21 Demnach hätten die Vertreterinnen des Beklagten in der Berufungsverhandlung entsprechende Beweisanträge stellen müssen. Das haben sie ausweislich des Protokolls der Berufungsverhandlung aber nicht getan. Zudem lässt sich der Niederschrift der Berufungsverhandlung vom 30. April 2024 entnehmen, dass die Aussagen des Herrn L. im Straf- und verwaltungsgerichtlichen Verfahren eingehend mit den Beteiligten erörtert worden sind. Anhaltspunkte, aufgrund derer sich dem Oberverwaltungsgericht weitere Ermittlungen auch ohne die Stellung eines entsprechenden Beweisantrags hätten aufdrängen müssen, sind nicht ersichtlich. Auch mit Blick auf die angebrachte Gehörsrüge hätte es dem Beklagten zur Abwendung einer Gehörsverletzung oblegen, in der Berufungsverhandlung auf eine entsprechende Beweisaufnahme hinzuwirken.
22 c) Die Beschwerde macht geltend, das Berufungsgericht hätte den Beklagten in der Berufungsverhandlung auf seine Absicht hinweisen müssen, den neuen Vortrag der Klägerin zur Verwendung des abgehobenen Geldes ohne weitere Nachforschungen seiner Entscheidung zugrunde zu legen. Dieses Vorbringen führt nicht auf eine Verletzung des rechtlichen Gehörs (§ 108 Abs. 2 VwGO).
23 Vielmehr belegt das Beklagtenvorbringen, eine seiner Vertreterinnen habe bereits in der Berufungsverhandlung auf den Widerspruch zwischen den in der Personalakte vermerkten Urlaubszeiten und dem nunmehrigen Vortrag der Klägerin zur Verwendung des Geldes hingewiesen, dass der Beklagte Gelegenheit hatte, sich zu diesem Tatsachenvortrag der Klägerseite zu äußern. Der Niederschrift der Berufungsverhandlung vom 30. April 2024 ist zudem zu entnehmen, dass die Beteiligten Gelegenheit hatten, zu der Beweisaufnahme Stellung zu nehmen. Mit Blick auf gerichtliche Hinweispflichten ist zudem zu berücksichtigen, dass ein Gericht nicht verpflichtet ist, seine endgültig erst aufgrund der Schlussberatung zu treffende Beweiswürdigung den Beteiligten bereits in der mündlichen Verhandlung zu offenbaren. Die von der eigenen Würdigung des Beklagten abweichende Bewertung des tatsächlichen Prozessstoffes durch das Berufungsgericht begründet keine Gehörsverletzung.
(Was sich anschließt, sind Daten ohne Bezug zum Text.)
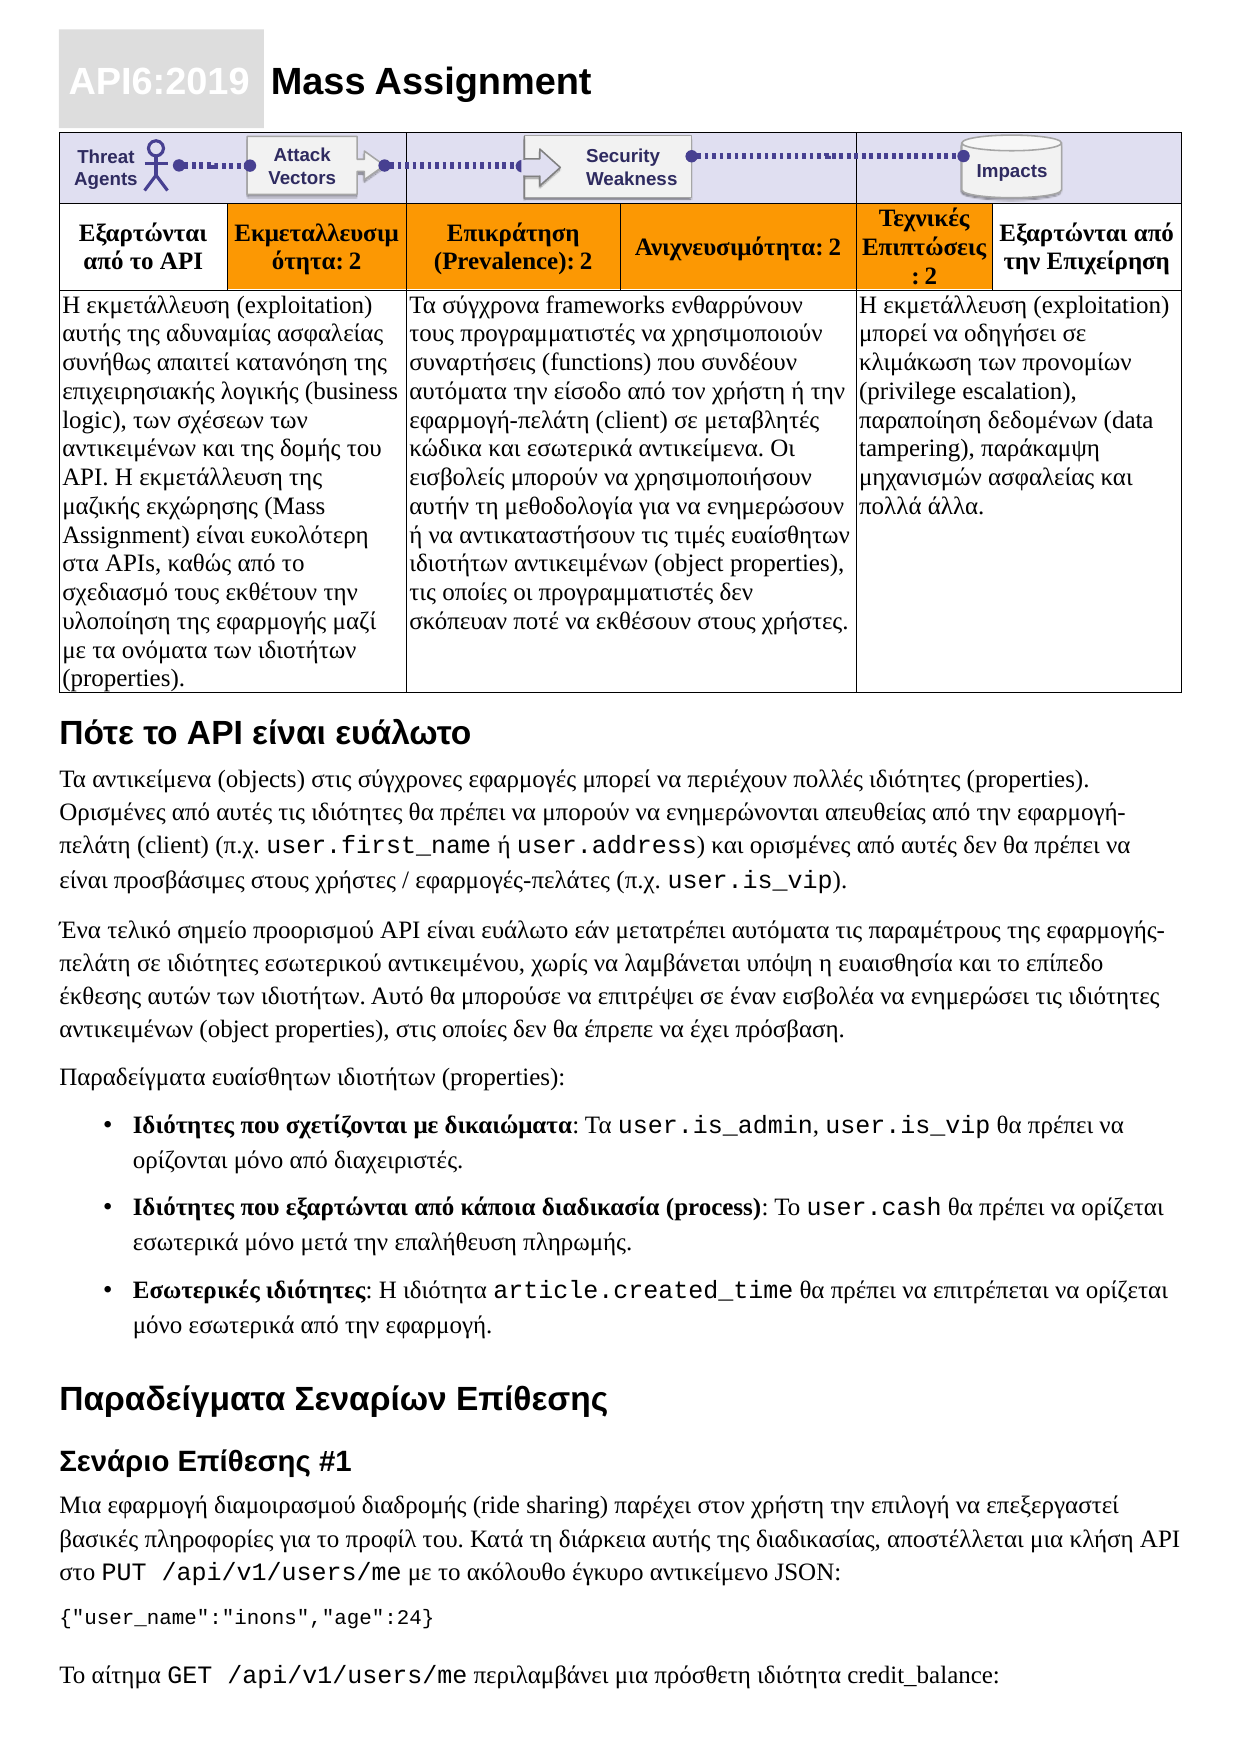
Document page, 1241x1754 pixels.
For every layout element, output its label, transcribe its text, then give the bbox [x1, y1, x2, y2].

text {"user_name":"inons","age":24} [59, 1607, 1181, 1630]
table_header [992, 133, 1181, 203]
table_cell Εκμεταλλευσιμότητα: 2 [228, 204, 406, 289]
subtitle Σενάριο Επίθεσης #1 [59, 1444, 1181, 1478]
text Ένα τελικό σημείο προορισμού API είναι ευάλωτο εάν μετατρέπει αυτόματα τις παραμέτρους της εφαρμογής-πελάτη σε ιδιότητες εσωτερικού αντικειμένου, χωρίς να λαμβάνεται υπόψη η ευαισθησία και το επίπεδο έκθεσης αυτών των ιδιοτήτων. Αυτό θα μπορούσε να επιτρέψει σε έναν εισβολέα να ενημερώσει τις ιδιότητες αντικειμένων (object properties), στις οποίες δεν θα έπρεπε να έχει πρόσβαση. [59, 915, 1181, 1043]
table_cell Τεχνικές Επιπτώσεις: 2 [857, 204, 992, 289]
subtitle Παραδείγματα Σεναρίων Επίθεσης [59, 1379, 1181, 1417]
table_header [227, 133, 406, 203]
list Εσωτερικές ιδιότητες: Η ιδιότητα article.created_time θα πρέπει να επιτρέπεται να ορίζεται μόνο εσωτερικά από την εφαρμογή. [103, 1275, 1181, 1339]
list Ιδιότητες που εξαρτώνται από κάποια διαδικασία (process): Το user.cash θα πρέπει να ορίζεται εσωτερικά μόνο μετά την επαλήθευση πληρωμής. [103, 1192, 1181, 1256]
table_cell Η εκμετάλλευση (exploitation) αυτής της αδυναμίας ασφαλείας συνήθως απαιτεί κατανόηση της επιχειρησιακής λογικής (business logic), των σχέσεων των αντικειμένων και της δομής του API. Η εκμετάλλευση της μαζικής εκχώρησης (Mass Assignment) είναι ευκολότερη στα APIs, καθώς από το σχεδιασμό τους εκθέτουν την υλοποίηση της εφαρμογής μαζί με τα ονόματα των ιδιοτήτων (properties). [60, 291, 406, 692]
table_header [407, 133, 620, 203]
table_cell Ανιχνευσιμότητα: 2 [621, 204, 856, 289]
table_header [620, 133, 856, 203]
table_cell Εξαρτώνται από το API [60, 204, 227, 289]
table_cell Τα σύγχρονα frameworks ενθαρρύνουν τους προγραμματιστές να χρησιμοποιούν συναρτήσεις (functions) που συνδέουν αυτόματα την είσοδο από τον χρήστη ή την εφαρμογή-πελάτη (client) σε μεταβλητές κώδικα και εσωτερικά αντικείμενα. Οι εισβολείς μπορούν να χρησιμοποιήσουν αυτήν τη μεθοδολογία για να ενημερώσουν ή να αντικαταστήσουν τις τιμές ευαίσθητων ιδιοτήτων αντικειμένων (object properties), τις οποίες οι προγραμματιστές δεν σκόπευαν ποτέ να εκθέσουν στους χρήστες. [407, 291, 856, 692]
text Το αίτημα GET /api/v1/users/me περιλαμβάνει μια πρόσθετη ιδιότητα credit_balance: [59, 1660, 1181, 1691]
table_header [857, 133, 992, 203]
text Μια εφαρμογή διαμοιρασμού διαδρομής (ride sharing) παρέχει στον χρήστη την επιλογή να επεξεργαστεί βασικές πληροφορίες για το προφίλ του. Κατά τη διάρκεια αυτής της διαδικασίας, αποστέλλεται μια κλήση API στο PUT /api/v1/users/me με το ακόλουθο έγκυρο αντικείμενο JSON: [59, 1491, 1181, 1587]
list Ιδιότητες που σχετίζονται με δικαιώματα: Τα user.is_admin, user.is_vip θα πρέπει να ορίζονται μόνο από διαχειριστές. [103, 1110, 1181, 1173]
text Παραδείγματα ευαίσθητων ιδιοτήτων (properties): [59, 1062, 1181, 1091]
table_cell Η εκμετάλλευση (exploitation) μπορεί να οδηγήσει σε κλιμάκωση των προνομίων (privilege escalation), παραποίηση δεδομένων (data tampering), παράκαμψη μηχανισμών ασφαλείας και πολλά άλλα. [857, 291, 1181, 692]
table_cell Εξαρτώνται από την Επιχείρηση [993, 204, 1181, 289]
table_cell Επικράτηση (Prevalence): 2 [407, 204, 620, 289]
text Τα αντικείμενα (objects) στις σύγχρονες εφαρμογές μπορεί να περιέχουν πολλές ιδιότητες (properties). Ορισμένες από αυτές τις ιδιότητες θα πρέπει να μπορούν να ενημερώνονται απευθείας από την εφαρμογή-πελάτη (client) (π.χ. user.first_name ή user.address) και ορισμένες από αυτές δεν θα πρέπει να είναι προσβάσιμες στους χρήστες / εφαρμογές-πελάτες (π.χ. user.is_vip). [59, 764, 1181, 896]
table_header [60, 133, 227, 203]
subtitle Πότε το API είναι ευάλωτο [59, 713, 1181, 752]
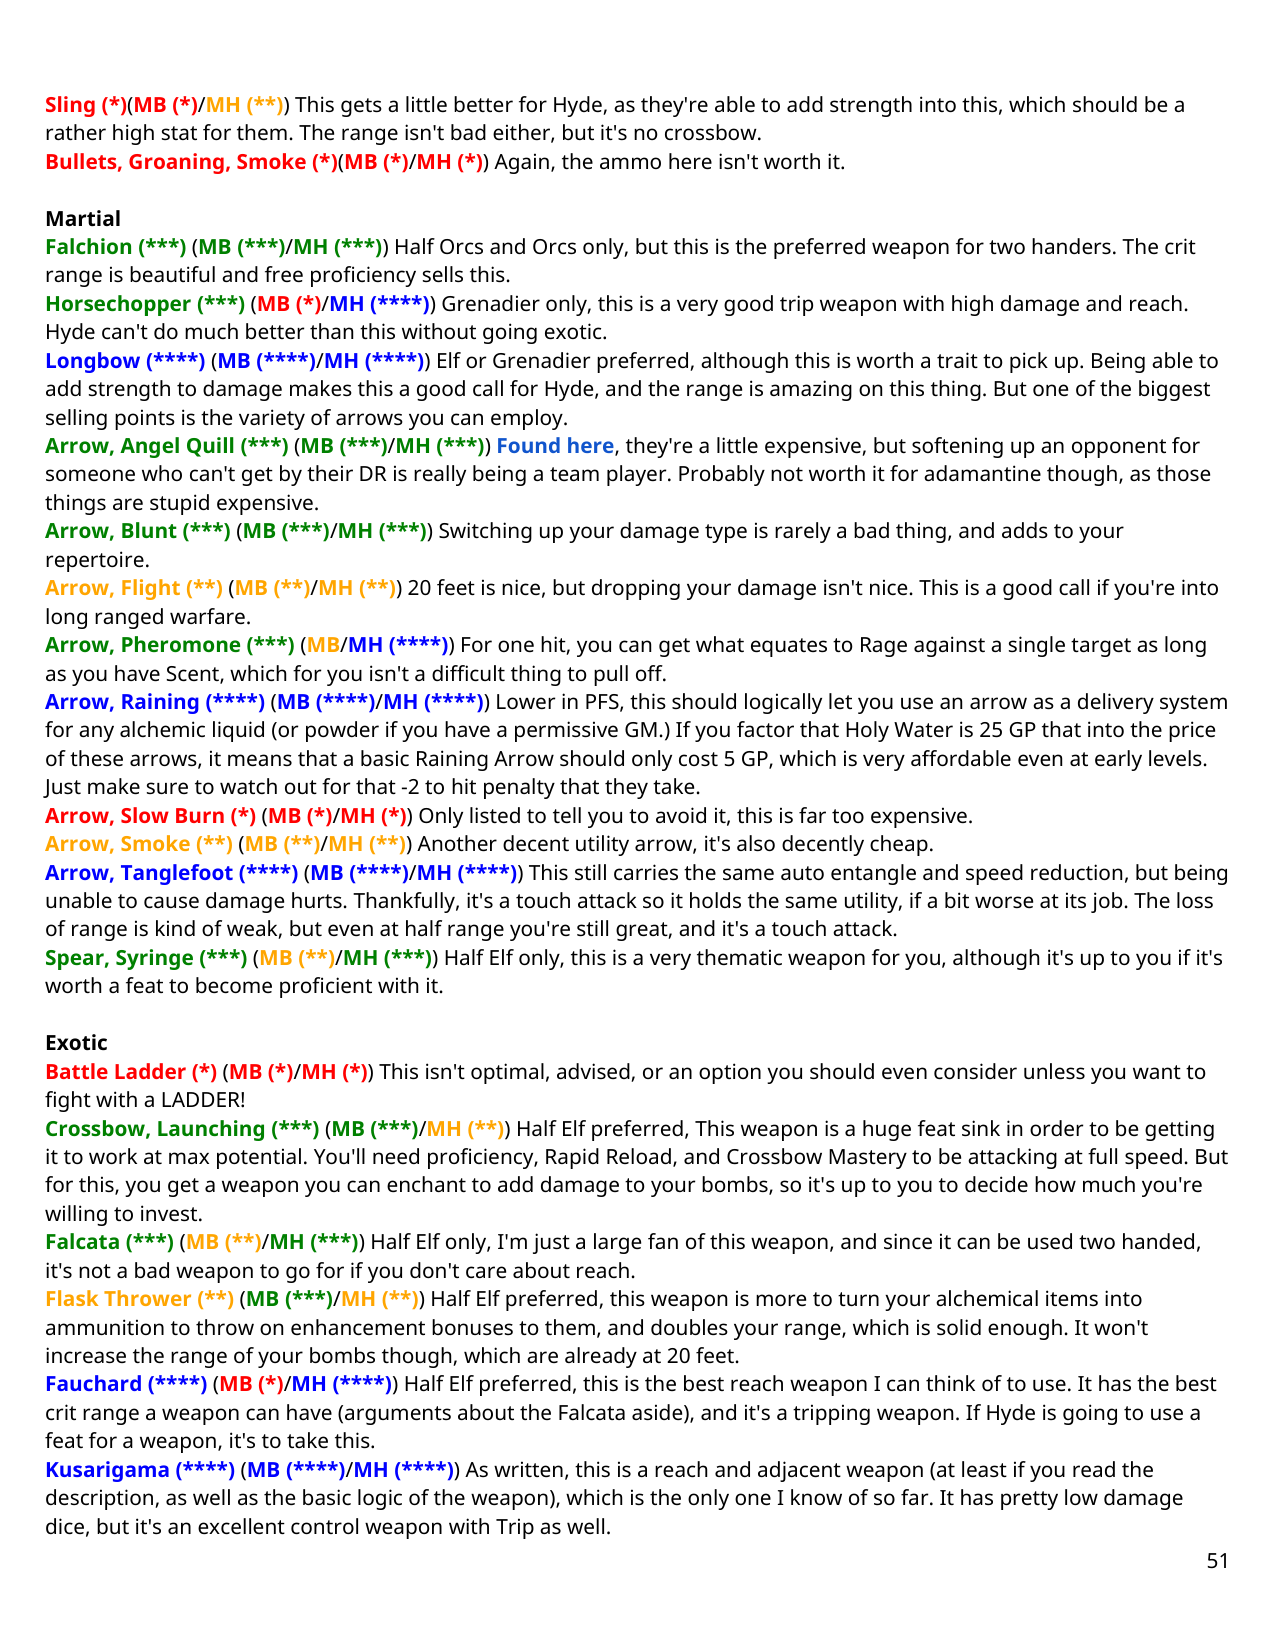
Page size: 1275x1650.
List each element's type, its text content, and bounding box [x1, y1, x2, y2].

text Arrow, Pheromone (***) (MB/MH (****)) For one hit, you can get what equates to Rage against a single target as long as you have Scent, which for you isn't a difficult thing to pull off. [45, 630, 1230, 687]
text Horsechopper (***) (MB (*)/MH (****)) Grenadier only, this is a very good trip weapon with high damage and reach. Hyde can't do much better than this without going exotic. [45, 289, 1230, 346]
text Arrow, Angel Quill (***) (MB (***)/MH (***)) Found here, they're a little expensive, but softening up an opponent for someone who can't get by their DR is really being a team player. Probably not worth it for adamantine though, as those things are stupid expensive. [45, 431, 1230, 516]
text Falcata (***) (MB (**)/MH (***)) Half Elf only, I'm just a large fan of this weapon, and since it can be used two handed, it's not a bad weapon to go for if you don't care about reach. [45, 1227, 1230, 1284]
text Exotic [45, 1028, 1230, 1057]
text Martial [45, 204, 1230, 232]
text Crossbow, Launching (***) (MB (***)/MH (**)) Half Elf preferred, This weapon is a huge feat sink in order to be getting it to work at max potential. You'll need proficiency, Rapid Reload, and Crossbow Mastery to be attacking at full speed. But for this, you get a weapon you can enchant to add damage to your bombs, so it's up to you to decide how much you're willing to invest. [45, 1114, 1230, 1227]
text Arrow, Smoke (**) (MB (**)/MH (**)) Another decent utility arrow, it's also decently cheap. [45, 829, 1230, 858]
text Bullets, Groaning, Smoke (*)(MB (*)/MH (*)) Again, the ammo here isn't worth it. [45, 147, 1230, 175]
text Arrow, Blunt (***) (MB (***)/MH (***)) Switching up your damage type is rarely a bad thing, and adds to your repertoire. [45, 516, 1230, 573]
text Kusarigama (****) (MB (****)/MH (****)) As written, this is a reach and adjacent weapon (at least if you read the description, as well as the basic logic of the weapon), which is the only one I know of so far. It has pretty low damage dice, but it's an excellent control weapon with Trip as well. [45, 1455, 1230, 1540]
text Arrow, Raining (****) (MB (****)/MH (****)) Lower in PFS, this should logically let you use an arrow as a delivery system for any alchemic liquid (or powder if you have a permissive GM.) If you factor that Holy Water is 25 GP that into the price of these arrows, it means that a basic Raining Arrow should only cost 5 GP, which is very affordable even at early levels. Just make sure to watch out for that -2 to hit penalty that they take. [45, 687, 1230, 801]
text Arrow, Slow Burn (*) (MB (*)/MH (*)) Only listed to tell you to avoid it, this is far too expensive. [45, 801, 1230, 829]
text Battle Ladder (*) (MB (*)/MH (*)) This isn't optimal, advised, or an option you should even consider unless you want to fight with a LADDER! [45, 1057, 1230, 1114]
text Arrow, Flight (**) (MB (**)/MH (**)) 20 feet is nice, but dropping your damage isn't nice. This is a good call if you're into long ranged warfare. [45, 573, 1230, 630]
text Arrow, Tanglefoot (****) (MB (****)/MH (****)) This still carries the same auto entangle and speed reduction, but being unable to cause damage hurts. Thankfully, it's a touch attack so it holds the same utility, if a bit worse at its job. The loss of range is kind of weak, but even at half range you're still great, and it's a touch attack. [45, 858, 1230, 943]
text Flask Thrower (**) (MB (***)/MH (**)) Half Elf preferred, this weapon is more to turn your alchemical items into ammunition to throw on enhancement bonuses to them, and doubles your range, which is solid enough. It won't increase the range of your bombs though, which are already at 20 feet. [45, 1284, 1230, 1369]
text Fauchard (****) (MB (*)/MH (****)) Half Elf preferred, this is the best reach weapon I can think of to use. It has the best crit range a weapon can have (arguments about the Falcata aside), and it's a tripping weapon. If Hyde is going to use a feat for a weapon, it's to take this. [45, 1369, 1230, 1455]
text Falchion (***) (MB (***)/MH (***)) Half Orcs and Orcs only, but this is the preferred weapon for two handers. The crit range is beautiful and free proficiency sells this. [45, 232, 1230, 289]
text Spear, Syringe (***) (MB (**)/MH (***)) Half Elf only, this is a very thematic weapon for you, although it's up to you if it's worth a feat to become proficient with it. [45, 943, 1230, 1000]
text Longbow (****) (MB (****)/MH (****)) Elf or Grenadier preferred, although this is worth a trait to pick up. Being able to add strength to damage makes this a good call for Hyde, and the range is amazing on this thing. But one of the biggest selling points is the variety of arrows you can employ. [45, 346, 1230, 431]
text Sling (*)(MB (*)/MH (**)) This gets a little better for Hyde, as they're able to add strength into this, which should be a rather high stat for them. The range isn't bad either, but it's no crossbow. [45, 90, 1230, 147]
24 d) Der von der Beschwerde gegenüber dem Berufungsgericht erhobene Vorwurf einer willkürlichen Beweiswürdigung entbehrt jedes greifbaren Anhaltspunkts.
25 3. Von einer weiteren Begründung sieht der Senat ab (§ 133 Abs. 5 Satz 2 Halbs. 2 VwGO). Die Kostenentscheidung folgt aus § 154 Abs. 2 VwGO. Die Streitwertfestsetzung beruht auf § 47 Abs. 1 Satz 1 und Abs. 3, § 52 Abs. 1 GKG i. V. m. Nr. 36.2 des Streitwertkatalogs für die Verwaltungsgerichtsbarkeit.